◆ EXTRAIT FOURNI
Oui, il semble bien que quarante-deux ans après le coup d’Etat militaire et l’installation du terrorisme d’état en Argentine, les choses aillent à l’envers. Que loin d’avoir avancé, nous régressions. Que ce 24 mars nous trouve toujours plus loin du ‘Jamais Plus’ et plus près du ‘A Nouveau’. Comme l’a chanté María Elena Walsh, un voleur est soit gardien – soit dirigeant – et l’autre est juge.

La rengaine serinée « ils ont tout volé », que les principaux médias rabâchent en chœur et d’une seule voix, le sacro-saint criminel populaire refourgué depuis le plateau de la télévision avec tout l’éclat du militantisme en faveur des déshérités, rappellent malheureusement le sinistre « ce qu’ils ont fait » des années soixante-dix.

L’emprisonnement de militants sociaux tels que Milagro Sala et d’autres compagnes de la Tupac Amaru, Luis D’Elía (*), Fernando Esteche, ainsi que les principaux acteurs des gouvernements Kirchneristes tels que Carlos Zannini (*) (qui fut aussi prisonnier politique de 75 à 78), l’ancien chancelier Héctor Timerman (fils du journaliste Jacobo Timerman, porté disparu par la police des génocidaires de Ramón Camps) ou Julio De Vido, rappellent les pratiques d’enlèvement sans procès ni condamnation de ces années de terreur institutionnelle.

(*) Les communiqués respectifs viennent d’être publiés pendant la rédaction de cet article.

La persécution en cours de l’ex-présidente Cristina Fernández, conçue et financée par le même noyau de pouvoir économique qui a stimulé et goupillé la barbarie militaro-policière, transmise par les mêmes canaux de diffusion et exécutée cette fois par des procureurs de justice issus des bureaux du pouvoir exécutif, rappelle la proscription et l’exclusion politique caractéristique de toute la période de tutelle militaire postérieure au renversement de Perón en 1955.

◆ ENREGISTREMENTS AFFICHÉS

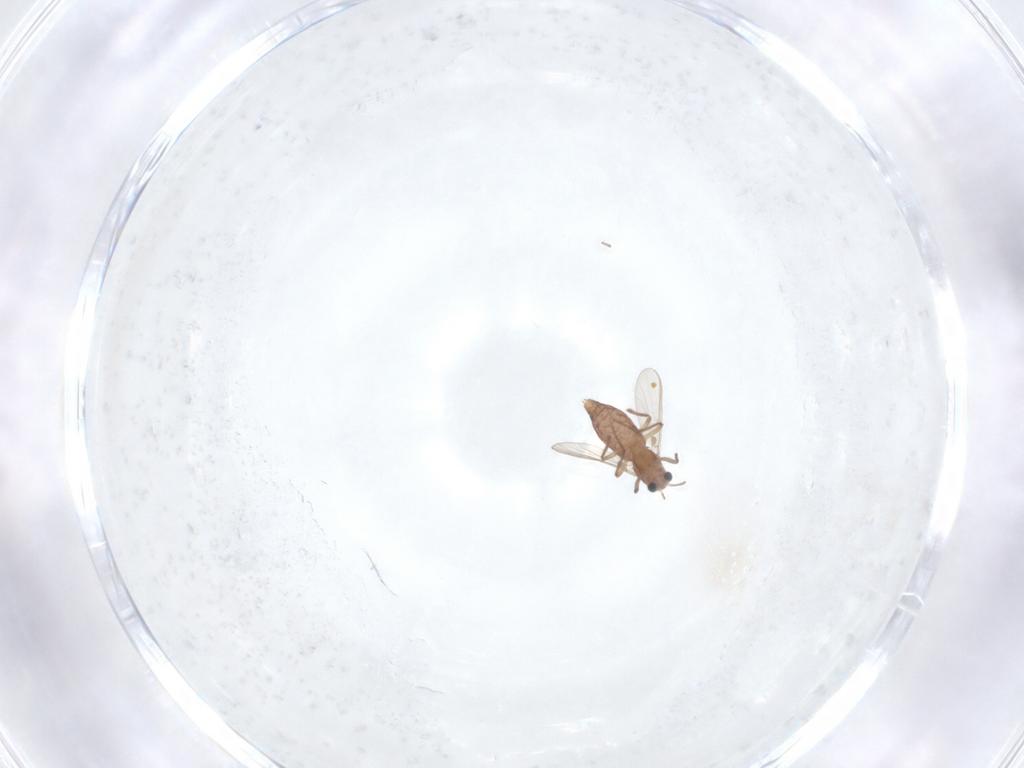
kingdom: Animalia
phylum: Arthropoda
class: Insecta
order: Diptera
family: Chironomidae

* * *

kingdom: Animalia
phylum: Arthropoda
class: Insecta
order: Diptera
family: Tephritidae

---

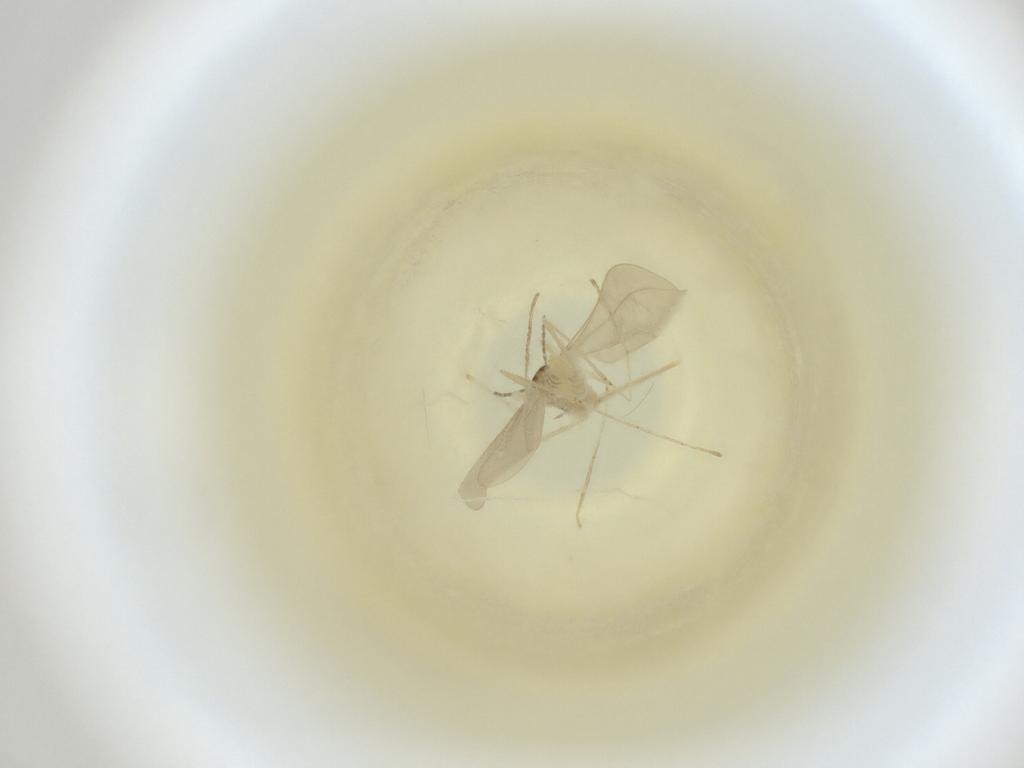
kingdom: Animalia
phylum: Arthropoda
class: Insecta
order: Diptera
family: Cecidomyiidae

◆ CONSIGNES DE TRAVAIL
(A) D'après l'extrait sur l'Argentine, pendant quelles années Carlos Zannini fut-il prisonnier politique ?
(B) Indiquez si chacune de ces affirmations concorde avec l'extrait sur l'Argentine : (i) le coup d'État militaire y est situé quarante-deux ans plus tôt ; (ii) Héctor Timerman y est présenté comme le fils du journaliste Jacobo Timerman ; (iii) le renversement de Perón y est daté de 1975.
(C) Prolongez l'extrait sur l'Argentine à partir de sa dernière phrase.
Les enregistrements ci-dessus forment une matière distincte de l'extrait.

◆ EN RÉPONSE
(A) De 75 à 78.

(B)
(i) Oui : « quarante-deux ans après le coup d’Etat militaire ».
(ii) Oui : « fils du journaliste Jacobo Timerman ».
(iii) Non : « postérieure au renversement de Perón en 1955 ».

(C)
La soumission de Macri aux appétits américains, dans sa tentative de récupération d’une primauté perdue en Amérique latine et dans les Caraïbes, peut, sans difficulté, être associée à cette coordination des dictatures du Cône Sud(**) promue par le Département d’Etat des États-Unis à travers le Plan Condor, dont l’objectif était d’éviter l’expansion des idées révolutionnaires et nationalistes des années 60 et 70.

(**) La zone d’Amérique du Sud la plus australe du continent. Située au sud du Tropique du Capricorne forme un grand triangle, quasiment comme une grande péninsule. Source Wikipedia.

Les temps historiques sont tellement alambiqués que le programme économique d’ajustement du gouvernement actuel est quasi une copie conforme du plan du ministre de l’économie de l’époque de la première Junte militaire, Martínez de Hoz, dont les dispositions principales comprenaient le gel des salaires, le « nettoyage » politique et le désengagement de l’État ; l’élimination des taxes à l’exportation des produits agricoles ; la réduction des tarifs d’importation ; l’élimination des subventions, des crédits de développement et des avantages sociaux ; l’augmentation des tarifs des services publics ; la libéralisation des marchés boursiers et financiers ; le financement du déficit public par le biais de titres de créance ; la réduction des dépenses, de l’emploi et du déficit du gouvernement ; la privatisation des entreprises passées sous le contrôle de l’État.[1] Tout cela, pour être connu, n’en est pas moins inquiétant.

La même censure de l’information, produit de l’hégémonie médiatique imposée par décret, le limogeage de centaines de journalistes non affiliés, la compression des médias non-officiels par la suppression des consignes de publicité officielles.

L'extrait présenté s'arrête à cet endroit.